Besides the new therapies and new strategies, the 2015 Gastrointestinal Cancers Symposium challenged some old paradigms. A retrospective review of 145 patients with locally advanced rectal cancer who received standard neoadjuvant chemoradiation suggests that patients who obtained a clinical complete response can avoid surgery with little compromise in the overall outcomes.44 After a median follow-up of 3.5 years, there were no significant differences in disease-specific parameters or OS between patients who had a clinical complete response to preoperative therapy and skipped surgery on the one hand and patients who underwent rectal resection with a pathologic complete response (pCR) on the other. The study highlighted that a nonoperative approach may obtain preservation of rectal function in more than three-fourths of the patients.

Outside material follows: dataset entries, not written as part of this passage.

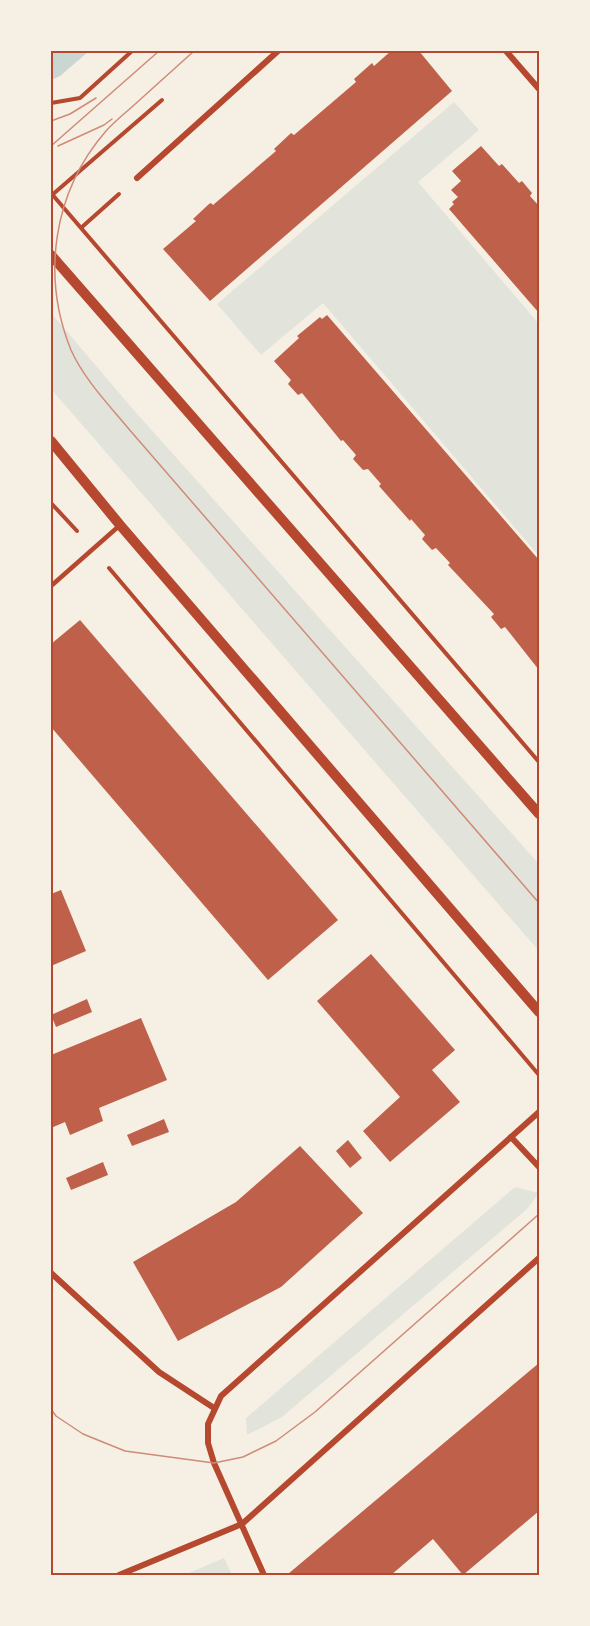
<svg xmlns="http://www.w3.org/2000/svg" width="590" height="1626" font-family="Signika,sans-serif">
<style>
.green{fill:#e2e4dc}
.water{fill:#c9d6d2}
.building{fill:#bf614a}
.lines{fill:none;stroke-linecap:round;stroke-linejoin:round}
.path{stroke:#b5482f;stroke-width:4}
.service{stroke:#b5482f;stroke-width:4.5}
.minor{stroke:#b5482f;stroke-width:6}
.tertiary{stroke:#b5482f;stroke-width:10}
.tram{stroke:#cf8b77;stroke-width:1.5}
.neatline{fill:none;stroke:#b5482f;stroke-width:2}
</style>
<rect width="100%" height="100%" fill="#f6efe4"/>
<!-- green -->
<g class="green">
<path d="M 454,102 L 479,130 L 418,182 L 539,324 L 539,556 L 323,303 L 261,355 L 217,304 Z"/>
<path d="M 51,313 L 132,408 L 539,864 L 539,951 L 51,389 Z"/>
<path d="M 515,1187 L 539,1193 L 527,1209 L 282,1417 L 247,1435 L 246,1418 Z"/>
<path d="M 224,1558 L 232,1575 L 184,1575 Z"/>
</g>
<!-- water -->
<path class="water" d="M 51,51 L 89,51 L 60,76 L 51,80 Z"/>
<!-- building -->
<g class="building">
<path d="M 391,51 L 419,51 L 452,91 L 210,301 L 163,249 L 196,221 L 193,219 L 209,204 L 211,203 L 213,205 L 276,151 L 274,149 L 291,133 L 294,135 L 356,82 L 354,79 L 372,63 L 374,66 Z"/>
<path d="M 481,146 L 499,166 L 502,164 L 519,183 L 522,181 L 532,193 L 530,196 L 539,206 L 539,313 L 449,209 L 454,204 L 452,202 L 458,197 L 451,190 L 461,181 L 452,171 Z"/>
<path d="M 327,315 L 539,560 L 539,670 L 505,627 L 501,629 L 491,617 L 494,614 L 448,565 L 450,563 L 436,548 L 432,550 L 422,539 L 425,535 L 411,519 L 410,521 L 379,486 L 381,484 L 368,469 L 363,470 L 353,459 L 356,455 L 343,440 L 341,441 L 302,393 L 298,395 L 288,384 L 291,380 L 274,361 L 299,338 L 297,336 L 320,317 L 322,319 Z"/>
<path d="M 80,620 L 338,920 L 268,980 L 51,727 L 51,644 Z"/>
<path d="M 61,890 L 86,951 L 51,966 L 51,894 Z"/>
<path d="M 371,954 L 455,1050 L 432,1070 L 460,1102 L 390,1162 L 363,1131 L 400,1097 L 317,1001 Z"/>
<path d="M 87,999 L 92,1012 L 56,1027 L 51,1015 Z"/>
<path d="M 141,1018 L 167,1080 L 99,1108 L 103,1121 L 70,1135 L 65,1122 L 51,1128 L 51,1055 Z"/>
<path d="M 164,1119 L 169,1132 L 132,1146 L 127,1135 Z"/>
<path d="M 348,1140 L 362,1158 L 350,1168 L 336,1151 Z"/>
<path d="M 300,1146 L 363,1213 L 281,1287 L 178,1341 L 133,1262 L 236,1202 Z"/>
<path d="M 103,1162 L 108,1175 L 71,1190 L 66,1178 Z"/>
<path d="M 539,1363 L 539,1511 L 463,1575 L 433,1539 L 391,1575 L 288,1574 Z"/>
</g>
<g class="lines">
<!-- path -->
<g class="path">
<path d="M 51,103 L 80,98 L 132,51"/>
<path d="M 51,193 L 539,762"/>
<path d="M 52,195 L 162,100"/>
<path d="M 82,227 L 119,194"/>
<path d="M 51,503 L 77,531"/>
<path d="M 109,568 L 539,1075"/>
</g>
<!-- service -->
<path class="service" d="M 51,586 L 119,526"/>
<!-- minor -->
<g class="minor">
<path d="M 506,51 L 539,89"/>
<path d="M 137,178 L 278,51"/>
<path d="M 511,1137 L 539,1167"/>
<path d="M 51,1273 L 159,1372 L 214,1408"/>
<path d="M 119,1575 L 242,1524 L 539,1258"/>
<path d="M 264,1575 L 214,1463 L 208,1443 L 208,1424 L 221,1396 L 539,1112"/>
</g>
<!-- tertiary -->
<g class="tertiary">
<path d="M 51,255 L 539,814"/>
<path d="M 51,441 L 120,525 L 539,1012"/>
</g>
<!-- tram -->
<g class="tram">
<path d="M 194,51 C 174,69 153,88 133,106 C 124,114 114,122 106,131 C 53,192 41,276 71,350 C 84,379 108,404 128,428 L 539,903"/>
<path d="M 51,121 L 70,114 L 96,98"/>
<path d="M 51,146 L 159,51"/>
<path d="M 58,146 L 104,125 L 112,119"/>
<path d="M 51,1409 L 56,1416 L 83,1434 L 125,1451 L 214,1463 L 243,1457 L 276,1441 L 315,1412 L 539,1214"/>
</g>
</g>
<!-- border -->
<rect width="590" height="1626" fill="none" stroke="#f6efe4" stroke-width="105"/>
<rect x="52" y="52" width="486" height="1522" class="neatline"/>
</svg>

The optimal timing of surgical resection of rectal cancer after preoperative chemoradiation was investigated in a retrospective analysis of 6,805 patients in the National Cancer Database.45 A significant relationship between time delay (TD) and pCR was demonstrated (P=0.0002). At TD <30 days, 4.0% of patients achieved pCR, while 9.3% of patients achieved pCR by 75 days. At TD >75 days, the rate of pCR decreased. However, TD of >60 days was associated with 20% greater risk of mortality (95% CI: 1.07–1.36). Direct correlation between pCR and survival does not seem very strong in rectal cancer.
Conclusion
In the era of targeted therapies, trastuzumab and ramucirumab are the only biologic therapy agents approved for patients with advanced gastroesophageal cancers, the first being limited for use in the 15% of patients with HER2- positive tumors. There is a need for novel agents to be offered to these patients. In this landscape, MET inhibitors fostered the debate, with discordant results: while onartuzumab and rilotumumab did not fulfill their promises, AMG 337 provided interesting results. After several years of intense clinical and translational research, sorafenib still remains the only available therapeutic option for patients with advanced HCC. However, novel prognostic markers and interesting treatment strategies might, in the near future, change the way we approach this highly deadly disease. Besides TH-302, other novel drugs have emerged against pancreatic cancers. MM-398, an investigational nanocompound consisting of the chemotherapeutic irinotecan encapsulated in a liposomal sphere, and PF-04136309, a novel orally available human chemokine receptor 2 antagonist with immunomodulating and antineoplastic properties, may provide new hope for patients with advanced disease when combined with standard chemotherapy. With the expansion of the process of knowledge acquisition on CRC biology and, correspondingly, of growth of complexity, famitinib and ramucirumab will provide new options to patients with advanced disease. Once again, many studies have been presented. Hopefully, the time needed to transfer these scientific advances to clinical practice will be shorter than ever.
Footnotes
Disclosure
The authors report no conflicts of interest in this work.